How to make a thanksgiving turkey

  • One 11-pound turkey, thawed
  • 6 tablespoons unsalted butter, cut into 1 Tablespoon pats
  • 1 1/2 yellow onions, peeled and halved
  • 4 garlic cloves, peeled
  • 2 teaspoons salt
  • 2 teaspoons dried thyme
  • 1 teaspoon dried sage
  • 1/2 teaspoon paprika
  • 1/2 teaspoon pepper
  • 1/2 teaspoon ground mustard

Preheat your oven to 325 degrees F.  In a bowl, combine the salt, thyme, sage, paprika, pepper, and ground mustard until evenly incorporated.  Use a few paper towels to dry off the skin of the bird and inside the cavity.  Lift the skin over the turkey breast (on the side closest to the legs) and slide your hand under the skin separating it from the breast meat.
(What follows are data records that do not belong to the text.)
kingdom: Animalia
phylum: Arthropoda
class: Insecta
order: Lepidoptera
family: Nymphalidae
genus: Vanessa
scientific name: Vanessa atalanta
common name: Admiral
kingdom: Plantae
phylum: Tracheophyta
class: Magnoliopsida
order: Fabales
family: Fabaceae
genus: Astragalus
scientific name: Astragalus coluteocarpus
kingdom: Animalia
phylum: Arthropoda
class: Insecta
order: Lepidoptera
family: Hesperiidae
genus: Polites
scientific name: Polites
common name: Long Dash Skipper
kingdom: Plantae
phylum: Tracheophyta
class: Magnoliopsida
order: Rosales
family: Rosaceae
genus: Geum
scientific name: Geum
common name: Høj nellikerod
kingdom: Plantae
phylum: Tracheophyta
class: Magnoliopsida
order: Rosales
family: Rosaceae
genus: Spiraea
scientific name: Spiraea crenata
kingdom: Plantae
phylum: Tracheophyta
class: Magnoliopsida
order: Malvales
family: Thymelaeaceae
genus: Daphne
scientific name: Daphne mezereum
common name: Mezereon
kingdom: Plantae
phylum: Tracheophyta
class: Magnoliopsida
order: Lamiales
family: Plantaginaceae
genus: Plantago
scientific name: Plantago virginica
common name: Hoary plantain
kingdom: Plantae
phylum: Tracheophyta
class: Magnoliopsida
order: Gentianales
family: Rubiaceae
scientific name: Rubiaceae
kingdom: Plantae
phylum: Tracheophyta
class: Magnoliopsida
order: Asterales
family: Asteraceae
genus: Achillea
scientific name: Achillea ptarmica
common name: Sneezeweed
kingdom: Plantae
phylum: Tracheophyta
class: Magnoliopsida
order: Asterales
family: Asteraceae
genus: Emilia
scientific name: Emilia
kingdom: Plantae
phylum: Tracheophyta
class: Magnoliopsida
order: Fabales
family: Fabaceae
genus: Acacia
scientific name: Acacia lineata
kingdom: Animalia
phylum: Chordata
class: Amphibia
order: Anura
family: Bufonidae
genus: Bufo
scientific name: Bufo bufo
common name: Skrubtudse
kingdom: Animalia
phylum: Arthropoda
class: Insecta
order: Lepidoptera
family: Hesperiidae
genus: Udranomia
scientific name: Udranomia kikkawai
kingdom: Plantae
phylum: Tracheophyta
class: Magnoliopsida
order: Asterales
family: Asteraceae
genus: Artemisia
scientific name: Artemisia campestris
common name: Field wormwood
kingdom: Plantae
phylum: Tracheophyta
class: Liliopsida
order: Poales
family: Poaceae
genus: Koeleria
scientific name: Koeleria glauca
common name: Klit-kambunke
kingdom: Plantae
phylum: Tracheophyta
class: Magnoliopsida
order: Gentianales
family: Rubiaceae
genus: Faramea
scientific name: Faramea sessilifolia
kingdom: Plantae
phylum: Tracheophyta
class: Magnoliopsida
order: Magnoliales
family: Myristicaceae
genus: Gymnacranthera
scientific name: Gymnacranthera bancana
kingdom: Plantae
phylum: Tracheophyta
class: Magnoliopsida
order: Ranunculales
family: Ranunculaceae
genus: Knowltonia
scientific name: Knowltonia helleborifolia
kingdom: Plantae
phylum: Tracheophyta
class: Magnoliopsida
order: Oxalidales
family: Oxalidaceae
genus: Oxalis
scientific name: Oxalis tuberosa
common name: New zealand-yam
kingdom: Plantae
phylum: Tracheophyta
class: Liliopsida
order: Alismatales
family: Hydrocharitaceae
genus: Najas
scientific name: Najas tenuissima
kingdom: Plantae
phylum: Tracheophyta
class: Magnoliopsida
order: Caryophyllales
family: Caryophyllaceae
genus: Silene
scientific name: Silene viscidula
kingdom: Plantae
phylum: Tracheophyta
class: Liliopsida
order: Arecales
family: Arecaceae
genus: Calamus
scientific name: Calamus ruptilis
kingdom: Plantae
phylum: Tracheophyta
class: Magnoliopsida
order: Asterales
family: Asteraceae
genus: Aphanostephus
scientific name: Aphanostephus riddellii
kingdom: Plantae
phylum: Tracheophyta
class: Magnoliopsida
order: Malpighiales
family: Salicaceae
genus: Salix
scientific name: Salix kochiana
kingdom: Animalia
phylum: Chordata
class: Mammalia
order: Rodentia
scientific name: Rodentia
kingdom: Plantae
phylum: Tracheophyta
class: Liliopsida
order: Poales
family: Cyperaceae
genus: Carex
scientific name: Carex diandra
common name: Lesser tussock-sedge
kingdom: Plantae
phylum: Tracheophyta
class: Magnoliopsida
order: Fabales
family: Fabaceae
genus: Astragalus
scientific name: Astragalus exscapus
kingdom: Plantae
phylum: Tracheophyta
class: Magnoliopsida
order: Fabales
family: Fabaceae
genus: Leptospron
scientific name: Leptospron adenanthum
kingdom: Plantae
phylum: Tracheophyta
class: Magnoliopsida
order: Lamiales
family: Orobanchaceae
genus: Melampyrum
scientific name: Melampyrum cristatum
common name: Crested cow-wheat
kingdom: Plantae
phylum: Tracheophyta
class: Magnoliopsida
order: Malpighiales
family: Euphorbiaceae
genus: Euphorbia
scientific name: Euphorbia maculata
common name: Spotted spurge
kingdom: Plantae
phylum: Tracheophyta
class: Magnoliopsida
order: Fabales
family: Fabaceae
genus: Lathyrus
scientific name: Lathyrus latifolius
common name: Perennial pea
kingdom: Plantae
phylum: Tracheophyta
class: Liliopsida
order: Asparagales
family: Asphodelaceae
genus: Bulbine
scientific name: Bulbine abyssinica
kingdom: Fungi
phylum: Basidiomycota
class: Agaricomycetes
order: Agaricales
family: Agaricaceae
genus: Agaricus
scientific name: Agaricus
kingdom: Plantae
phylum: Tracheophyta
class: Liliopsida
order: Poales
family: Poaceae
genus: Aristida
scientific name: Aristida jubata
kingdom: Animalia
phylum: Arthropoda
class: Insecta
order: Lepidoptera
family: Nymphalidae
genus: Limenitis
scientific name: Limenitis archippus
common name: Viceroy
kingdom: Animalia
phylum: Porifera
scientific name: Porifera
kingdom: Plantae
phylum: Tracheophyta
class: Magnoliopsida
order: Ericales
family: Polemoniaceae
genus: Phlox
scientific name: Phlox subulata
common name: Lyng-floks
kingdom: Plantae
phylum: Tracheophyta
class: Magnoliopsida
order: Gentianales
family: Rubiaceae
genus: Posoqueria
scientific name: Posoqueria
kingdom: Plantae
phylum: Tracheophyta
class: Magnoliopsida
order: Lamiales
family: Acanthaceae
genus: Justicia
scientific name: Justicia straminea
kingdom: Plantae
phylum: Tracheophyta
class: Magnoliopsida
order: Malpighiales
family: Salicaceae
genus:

Do this on both sides of the breast.  Insert three pats of butter under the skin on one side fo the turkey breast spreading them around evenly. Repeat on the other side.  Sprinkle the dry rub all over the turkey – breast, legs, wings, anything you can see. Using your hands press the rub into the skin a little. If you have any extra rub sprinkle it inside the cavity.  Place the onion halves and garlic cloves inside the turkey’s cavity.  Transfer the bird to your roasting pan.  Take a good sized piece of foil and place it over the turkey breast. (You want to make sure to the foil piece is big enough to fit over the whole breast.) Press down and mold the foil to the breast., let the ends stick out if the foil’s a bit big.  Place the turkey in the oven and roast for 2 hours. Carefully remove the foil from the turkey. Increase the oven temperature to 400 degrees and cook the turkey for another hour, or until the internal temperature of the breast reaches 165 degrees F and the skin is golden and crispy.  Remove the turkey from the oven and let it rest briefly before carving.